» **Task brief**
Turn all the items below into a Markdown table with two columns, Row and Difference. Give each line its own numbered row, and leave out blank lines.

━━━ Information shown

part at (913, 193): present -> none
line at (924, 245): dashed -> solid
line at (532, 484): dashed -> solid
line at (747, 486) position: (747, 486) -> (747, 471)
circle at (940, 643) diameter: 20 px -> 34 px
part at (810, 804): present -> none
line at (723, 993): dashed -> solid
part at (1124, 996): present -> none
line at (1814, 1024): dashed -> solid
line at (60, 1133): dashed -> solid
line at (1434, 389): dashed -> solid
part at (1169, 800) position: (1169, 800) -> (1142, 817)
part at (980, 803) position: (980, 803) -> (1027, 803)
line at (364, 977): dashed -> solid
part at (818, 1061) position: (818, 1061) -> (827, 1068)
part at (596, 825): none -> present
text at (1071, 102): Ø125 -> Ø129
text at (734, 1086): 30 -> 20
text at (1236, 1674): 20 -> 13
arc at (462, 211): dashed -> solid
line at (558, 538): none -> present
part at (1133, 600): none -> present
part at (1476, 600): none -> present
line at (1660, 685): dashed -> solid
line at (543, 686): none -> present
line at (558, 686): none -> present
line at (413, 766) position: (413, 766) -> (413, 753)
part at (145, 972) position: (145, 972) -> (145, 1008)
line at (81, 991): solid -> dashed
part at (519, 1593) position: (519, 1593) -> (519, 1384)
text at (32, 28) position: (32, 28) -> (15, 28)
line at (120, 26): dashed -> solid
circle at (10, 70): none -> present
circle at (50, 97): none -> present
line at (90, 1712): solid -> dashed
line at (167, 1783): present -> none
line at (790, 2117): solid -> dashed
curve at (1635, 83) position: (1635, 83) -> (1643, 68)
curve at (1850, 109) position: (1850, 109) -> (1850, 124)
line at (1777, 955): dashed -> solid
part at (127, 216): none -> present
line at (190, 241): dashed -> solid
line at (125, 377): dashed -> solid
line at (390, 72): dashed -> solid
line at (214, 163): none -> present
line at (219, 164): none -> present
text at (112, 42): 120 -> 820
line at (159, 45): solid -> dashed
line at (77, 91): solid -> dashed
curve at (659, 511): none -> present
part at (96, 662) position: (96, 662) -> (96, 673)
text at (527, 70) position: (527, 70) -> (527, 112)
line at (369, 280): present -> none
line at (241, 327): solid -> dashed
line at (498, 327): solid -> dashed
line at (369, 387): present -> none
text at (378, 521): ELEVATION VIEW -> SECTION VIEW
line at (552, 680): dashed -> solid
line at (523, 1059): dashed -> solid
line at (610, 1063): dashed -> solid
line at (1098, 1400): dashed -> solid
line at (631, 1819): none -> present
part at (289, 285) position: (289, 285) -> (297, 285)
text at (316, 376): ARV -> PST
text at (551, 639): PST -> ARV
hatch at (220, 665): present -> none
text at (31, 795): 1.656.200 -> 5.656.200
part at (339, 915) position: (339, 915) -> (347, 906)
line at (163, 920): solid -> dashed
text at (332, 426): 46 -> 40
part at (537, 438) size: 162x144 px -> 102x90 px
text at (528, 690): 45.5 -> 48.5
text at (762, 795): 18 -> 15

━━━━━━

» **Written answer**
| Row | Difference |
|---|---|
| 1 | part at (913, 193): present -> none |
| 2 | line at (924, 245): dashed -> solid |
| 3 | line at (532, 484): dashed -> solid |
| 4 | line at (747, 486) position: (747, 486) -> (747, 471) |
| 5 | circle at (940, 643) diameter: 20 px -> 34 px |
| 6 | part at (810, 804): present -> none |
| 7 | line at (723, 993): dashed -> solid |
| 8 | part at (1124, 996): present -> none |
| 9 | line at (1814, 1024): dashed -> solid |
| 10 | line at (60, 1133): dashed -> solid |
| 11 | line at (1434, 389): dashed -> solid |
| 12 | part at (1169, 800) position: (1169, 800) -> (1142, 817) |
| 13 | part at (980, 803) position: (980, 803) -> (1027, 803) |
| 14 | line at (364, 977): dashed -> solid |
| 15 | part at (818, 1061) position: (818, 1061) -> (827, 1068) |
| 16 | part at (596, 825): none -> present |
| 17 | text at (1071, 102): Ø125 -> Ø129 |
| 18 | text at (734, 1086): 30 -> 20 |
| 19 | text at (1236, 1674): 20 -> 13 |
| 20 | arc at (462, 211): dashed -> solid |
| 21 | line at (558, 538): none -> present |
| 22 | part at (1133, 600): none -> present |
| 23 | part at (1476, 600): none -> present |
| 24 | line at (1660, 685): dashed -> solid |
| 25 | line at (543, 686): none -> present |
| 26 | line at (558, 686): none -> present |
| 27 | line at (413, 766) position: (413, 766) -> (413, 753) |
| 28 | part at (145, 972) position: (145, 972) -> (145, 1008) |
| 29 | line at (81, 991): solid -> dashed |
| 30 | part at (519, 1593) position: (519, 1593) -> (519, 1384) |
| 31 | text at (32, 28) position: (32, 28) -> (15, 28) |
| 32 | line at (120, 26): dashed -> solid |
| 33 | circle at (10, 70): none -> present |
| 34 | circle at (50, 97): none -> present |
| 35 | line at (90, 1712): solid -> dashed |
| 36 | line at (167, 1783): present -> none |
| 37 | line at (790, 2117): solid -> dashed |
| 38 | curve at (1635, 83) position: (1635, 83) -> (1643, 68) |
| 39 | curve at (1850, 109) position: (1850, 109) -> (1850, 124) |
| 40 | line at (1777, 955): dashed -> solid |
| 41 | part at (127, 216): none -> present |
| 42 | line at (190, 241): dashed -> solid |
| 43 | line at (125, 377): dashed -> solid |
| 44 | line at (390, 72): dashed -> solid |
| 45 | line at (214, 163): none -> present |
| 46 | line at (219, 164): none -> present |
| 47 | text at (112, 42): 120 -> 820 |
| 48 | line at (159, 45): solid -> dashed |
| 49 | line at (77, 91): solid -> dashed |
| 50 | curve at (659, 511): none -> present |
| 51 | part at (96, 662) position: (96, 662) -> (96, 673) |
| 52 | text at (527, 70) position: (527, 70) -> (527, 112) |
| 53 | line at (369, 280): present -> none |
| 54 | line at (241, 327): solid -> dashed |
| 55 | line at (498, 327): solid -> dashed |
| 56 | line at (369, 387): present -> none |
| 57 | text at (378, 521): ELEVATION VIEW -> SECTION VIEW |
| 58 | line at (552, 680): dashed -> solid |
| 59 | line at (523, 1059): dashed -> solid |
| 60 | line at (610, 1063): dashed -> solid |
| 61 | line at (1098, 1400): dashed -> solid |
| 62 | line at (631, 1819): none -> present |
| 63 | part at (289, 285) position: (289, 285) -> (297, 285) |
| 64 | text at (316, 376): ARV -> PST |
| 65 | text at (551, 639): PST -> ARV |
| 66 | hatch at (220, 665): present -> none |
| 67 | text at (31, 795): 1.656.200 -> 5.656.200 |
| 68 | part at (339, 915) position: (339, 915) -> (347, 906) |
| 69 | line at (163, 920): solid -> dashed |
| 70 | text at (332, 426): 46 -> 40 |
| 71 | part at (537, 438) size: 162x144 px -> 102x90 px |
| 72 | text at (528, 690): 45.5 -> 48.5 |
| 73 | text at (762, 795): 18 -> 15 |